Both of them, lying flat on their beds, have hardly been able to see each other even though it has been three days that they have been next to each other.
The duo were preparing for their Class 1o Board exams, but “pellets have now darkened their future,” said their relatives.
Nasir, a resident of Hawoorah in Khudwani village of district Islamabad, is described by his uncle Rouf Rashid as “studious”. “He always was among the top ranks in his class. He had covered 80 percent of the syllabus by himself. But, now all is gone,” Rashid said.
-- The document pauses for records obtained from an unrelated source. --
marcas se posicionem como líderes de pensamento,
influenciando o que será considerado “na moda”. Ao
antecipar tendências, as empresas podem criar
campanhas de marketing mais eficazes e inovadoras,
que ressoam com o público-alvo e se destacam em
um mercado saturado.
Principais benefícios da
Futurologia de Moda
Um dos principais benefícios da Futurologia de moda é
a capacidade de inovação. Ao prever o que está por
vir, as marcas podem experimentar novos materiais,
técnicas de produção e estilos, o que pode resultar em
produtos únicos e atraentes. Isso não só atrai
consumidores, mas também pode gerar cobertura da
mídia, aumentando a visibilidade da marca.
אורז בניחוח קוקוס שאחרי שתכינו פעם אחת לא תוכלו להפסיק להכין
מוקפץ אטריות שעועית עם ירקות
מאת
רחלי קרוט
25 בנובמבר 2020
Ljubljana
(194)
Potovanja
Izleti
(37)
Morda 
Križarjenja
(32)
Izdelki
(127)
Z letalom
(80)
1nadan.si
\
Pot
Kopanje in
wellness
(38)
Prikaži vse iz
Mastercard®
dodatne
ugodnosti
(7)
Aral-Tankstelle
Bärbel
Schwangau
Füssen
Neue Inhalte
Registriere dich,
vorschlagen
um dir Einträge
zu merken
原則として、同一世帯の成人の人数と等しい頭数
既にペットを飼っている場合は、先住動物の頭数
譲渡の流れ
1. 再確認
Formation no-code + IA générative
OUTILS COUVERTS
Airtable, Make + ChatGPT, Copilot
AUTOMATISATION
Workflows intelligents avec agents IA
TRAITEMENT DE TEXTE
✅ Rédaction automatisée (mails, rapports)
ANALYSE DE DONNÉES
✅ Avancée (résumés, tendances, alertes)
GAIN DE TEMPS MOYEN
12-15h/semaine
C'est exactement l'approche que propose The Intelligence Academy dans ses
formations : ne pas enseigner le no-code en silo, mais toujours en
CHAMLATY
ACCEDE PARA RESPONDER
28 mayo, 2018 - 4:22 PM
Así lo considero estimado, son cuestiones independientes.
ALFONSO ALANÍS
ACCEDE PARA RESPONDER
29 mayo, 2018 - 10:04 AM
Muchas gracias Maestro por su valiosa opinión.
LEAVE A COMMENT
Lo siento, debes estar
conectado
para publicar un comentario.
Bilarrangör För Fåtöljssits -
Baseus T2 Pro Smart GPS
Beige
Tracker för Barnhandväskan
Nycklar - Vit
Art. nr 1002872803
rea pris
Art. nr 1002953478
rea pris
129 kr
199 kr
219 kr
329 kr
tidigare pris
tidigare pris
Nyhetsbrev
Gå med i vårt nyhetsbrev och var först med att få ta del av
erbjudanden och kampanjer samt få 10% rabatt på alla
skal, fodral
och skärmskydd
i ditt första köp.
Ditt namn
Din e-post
On August 31, Rouf said, Nasir was hit by pellets fired by government forces. “There was a peaceful rally. Many had gathered at Khudwani village to march towards the highway. Even the troops there gave their nod and the procession marched ahead. But when about 40 people passed the spot where troops were standing, the troops got into their vehicles. Suddenly they started firing teargas shells, pellets, and bullets in the air. Nasir, who was in the procession, was hit by pellets.”
A skinny boy, Nasir said “he felt embers in his eye.”
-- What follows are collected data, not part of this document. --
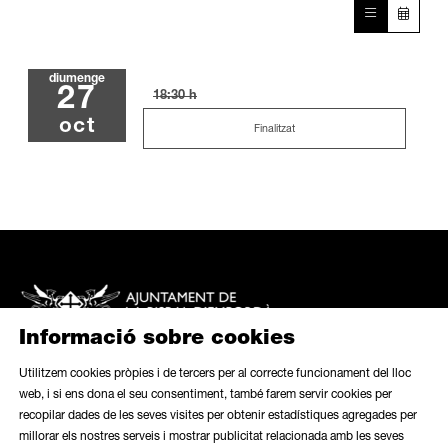
diumenge
27
18:30 h
oct
Finalitzat
Informació sobre cookies
Utilitzem cookies pròpies i de tercers per al correcte funcionament del lloc
web, i si ens dona el seu consentiment, també farem servir cookies per
recopilar dades de les seves visites per obtenir estadístiques agregades per
Mapa web
|
Avís legal
|
Ús de galetes
|
Butlletí
|
Contacte
millorar els nostres serveis i mostrar publicitat relacionada amb les seves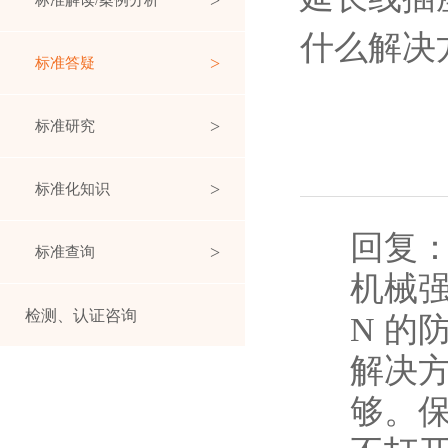
标准解读/案例分析
什么解决
标准答疑
标准研究
标准化知识
回复
标准查询
机械强度
检测、认证咨询
N 的
解决
够。保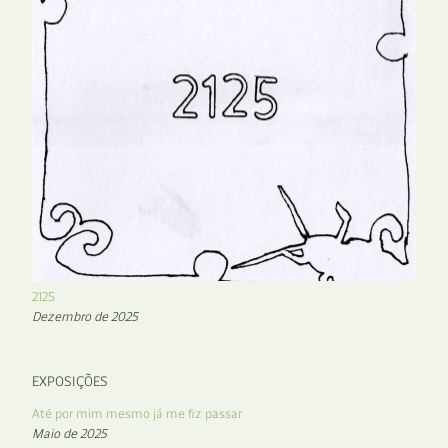
2125
Dezembro de 2025
EXPOSIÇÕES
Até por mim mesmo já me fiz passar
Maio de 2025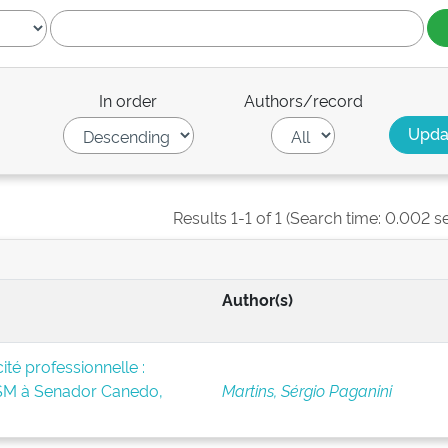
In order
Authors/record
Results 1-1 of 1 (Search time: 0.002 s
Author(s)
té professionnelle :
BSM à Senador Canedo,
Martins, Sérgio Paganini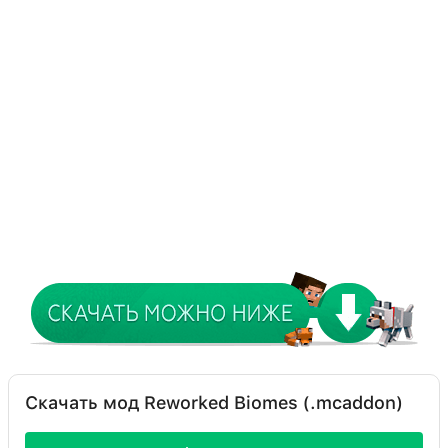
Скачать мод Reworked Biomes (.mcaddon)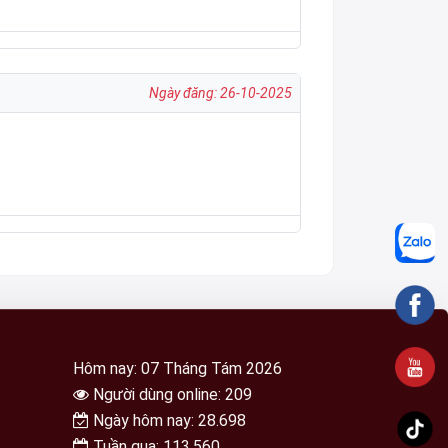
Ngày đăng: 26-10-2025
Hôm nay: 07 Tháng Tám 2026
Người dùng online: 209
Ngày hôm nay: 28.698
Tuần qua: 113.560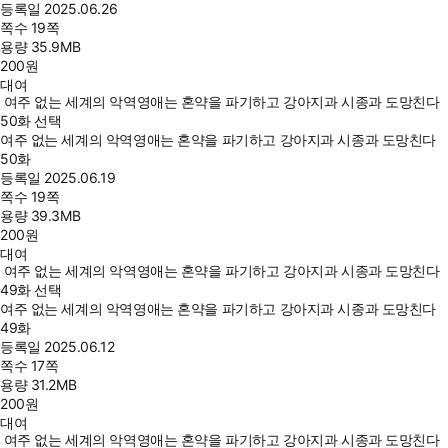
등록일
2025.06.26
쪽수
19쪽
용량
35.9MB
200
원
대여
여주 없는 세계의 악역영애는 혼약을 파기하고 강아지과 시종과 도망친다
50화 선택
여주 없는 세계의 악역영애는 혼약을 파기하고 강아지과 시종과 도망친다
50화
등록일
2025.06.19
쪽수
19쪽
용량
39.3MB
200
원
대여
여주 없는 세계의 악역영애는 혼약을 파기하고 강아지과 시종과 도망친다
49화 선택
여주 없는 세계의 악역영애는 혼약을 파기하고 강아지과 시종과 도망친다
49화
등록일
2025.06.12
쪽수
17쪽
용량
31.2MB
200
원
대여
여주 없는 세계의 악역영애는 혼약을 파기하고 강아지과 시종과 도망친다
“Blood was oozing out. I was conscious till the time some people took me on a scooty to Koimoh hospital. After that I woke to find myself in SMHS,” Nasir said.
Mohammad Azad Malik, the brother of Sabzar, a resident of Oky in district Kulgam, said “his brother is weak-hearted to the extent that a family member accompanies him during dark hours.”
A few days ago Azad said, clashes broke out between protestors and troops in their native village of Oky. “Our house lies adjacent to the main road. All our family members climbed upstairs to watch. Sabzar, who usually stays inside, went outside the gate of the house to watch the clashes. No sooner had he put his foot outside the gate, he was hit by pellets.”
Sporting a thin beard with pellet marks over his forehead and face, Sabzar said, “As soon as I went outside the gate of our house, I saw a trooper targeting his gun at me. The very next moment, I felt a needle prick in my eye.”
His brother Azad said that the injury “shocked us”. “Had it not been for our neighbours who took Sabzar to Mohanpur hospital in Kulgam and comforted us, we would have all died of shock.”
According to doctors, a first round of surgeries for primary repair has already been done on the two boys. Now another round of surgery is scheduled, depending on how well they respond to the first surgery. It usually takes around two weeks. In the second round, a vitrectomy of the eye will be done in which pellets or vitreous haemorrhage would be removed. “Afterwards, we would assess their vision recovery,” the doctors said.